# One more lighting question needs answer please



## The Baron (Aug 25, 2009)

If I had a total of 56 watts of regular t5 lighting, how much would that amount equal in t8.

RIght now I have a total of 36 watts of t8, if I went to the 56 watts of t5, what would be the equivalent in t8? How many watts would I gain?

If I gather correct, 1 watt of t5 is not the same as 1 watt of t8, correct?


THanks,

Dan


----------



## Darkblade48 (Jan 28, 2008)

There is no hard and fast rule to "convert" between T5 and T8 lighting. You would have to assume they have similar reflectors firstly.
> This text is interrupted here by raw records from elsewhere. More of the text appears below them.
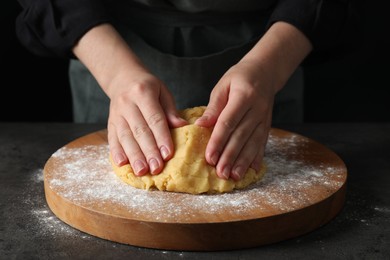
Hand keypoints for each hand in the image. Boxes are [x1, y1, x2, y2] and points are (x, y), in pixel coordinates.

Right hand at [72, 24, 186, 175]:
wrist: (122, 78)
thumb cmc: (148, 87)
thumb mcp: (162, 91)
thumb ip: (170, 110)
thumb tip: (182, 126)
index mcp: (143, 93)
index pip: (154, 119)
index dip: (161, 137)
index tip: (168, 154)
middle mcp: (127, 104)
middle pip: (139, 131)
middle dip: (149, 151)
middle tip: (156, 168)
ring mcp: (116, 114)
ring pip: (125, 137)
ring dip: (134, 156)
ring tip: (142, 171)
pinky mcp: (110, 123)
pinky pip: (112, 138)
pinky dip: (116, 152)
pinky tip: (122, 164)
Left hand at [195, 22, 311, 180]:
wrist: (265, 71)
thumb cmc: (239, 77)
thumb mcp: (223, 86)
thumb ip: (213, 107)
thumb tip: (200, 125)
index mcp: (243, 96)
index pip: (228, 122)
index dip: (218, 141)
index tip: (209, 157)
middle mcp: (257, 109)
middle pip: (241, 136)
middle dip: (230, 156)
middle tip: (220, 173)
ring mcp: (264, 118)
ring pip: (253, 143)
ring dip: (243, 161)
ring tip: (234, 176)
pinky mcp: (268, 125)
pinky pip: (263, 143)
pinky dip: (257, 157)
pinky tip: (253, 170)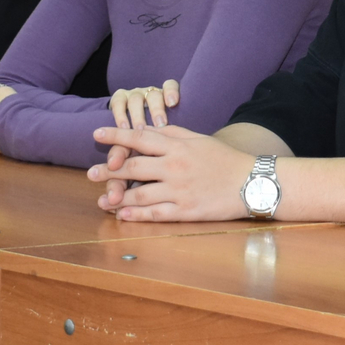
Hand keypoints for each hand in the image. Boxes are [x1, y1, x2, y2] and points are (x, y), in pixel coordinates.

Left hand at [86, 124, 249, 221]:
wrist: (253, 183)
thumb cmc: (226, 159)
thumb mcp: (200, 140)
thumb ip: (173, 134)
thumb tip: (148, 129)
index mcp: (178, 147)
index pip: (140, 138)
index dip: (116, 136)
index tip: (96, 135)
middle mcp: (175, 167)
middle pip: (133, 167)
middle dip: (109, 171)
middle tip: (90, 174)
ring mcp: (179, 191)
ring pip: (139, 193)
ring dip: (118, 197)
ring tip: (102, 200)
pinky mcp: (186, 211)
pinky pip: (155, 214)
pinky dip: (136, 215)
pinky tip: (123, 215)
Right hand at [110, 80, 179, 128]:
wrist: (130, 128)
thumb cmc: (155, 128)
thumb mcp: (165, 126)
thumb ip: (171, 128)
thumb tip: (179, 139)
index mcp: (164, 95)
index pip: (170, 86)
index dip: (172, 92)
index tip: (173, 103)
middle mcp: (148, 92)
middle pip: (154, 96)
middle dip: (157, 110)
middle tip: (160, 125)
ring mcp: (133, 94)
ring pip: (136, 100)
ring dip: (138, 116)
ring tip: (140, 130)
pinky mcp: (118, 98)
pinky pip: (118, 103)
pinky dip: (120, 115)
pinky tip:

The best thing to do is to measure the differences of lighting efficiency using a PAR meter.

I would say that with 56 watts T5 lighting, you would be nearly doubling what you currently have with your T8 lighting (however this is an estimate).

You are correct in assuming that 1 watt of T5 lighting is different from 1 watt of T8 lighting. This is why the WPG guideline is not very good (now). While both bulbs consume the same amount of wattage, the T5 bulb will be much more efficient at outputting light.


----------



## The Baron (Aug 25, 2009)

Darkblade48, thank you.

Then if I went with the double no t5 for a total of 56 watts, my plant growth should improve substantially over my current total of 36 watts of t8?


Dan


----------



## Darkblade48 (Jan 28, 2008)

It is hard to say; how large of a tank are you using this new light over? For example, if you were to use the T5NO light over a (say) 125 gallon tank, even this upgrade would be insufficient light.

However, yes, it is likely that your plants will do better with higher light, depending on the situation that they are currently in. However, do not forget that with increased light, you may need to dose fertilizers (both macronutrients and micronutrients) as well as inject CO2. 

These three factors (light, fertilizers, CO2) are like a three legged stool. With all three of them in balance, the stool will be stable. However, if any of these three factors are out of balance, it is like a shorter stool leg. The stool is no longer stable, and you may get algae.


----------



## BillD (Jun 5, 2006)

Compare the lumen output of the 2 combinations; that should give you an approximation of the comparative levels of light, even though it doesn't take all factors into consideration.


----------



## The Baron (Aug 25, 2009)

Sorry just got back into town.

The tank is a standard 55 gallon so it is quite deep and would like the light
to get all the way to the bottom.

I do use Seachem ferts for the plants when necessary.

I;m just trying to dermine if i can get away with t5no instead of ho. Money
is really tight and just want enough to grow Vals, Amazon Swords, Cabomba and such.


Dan


----------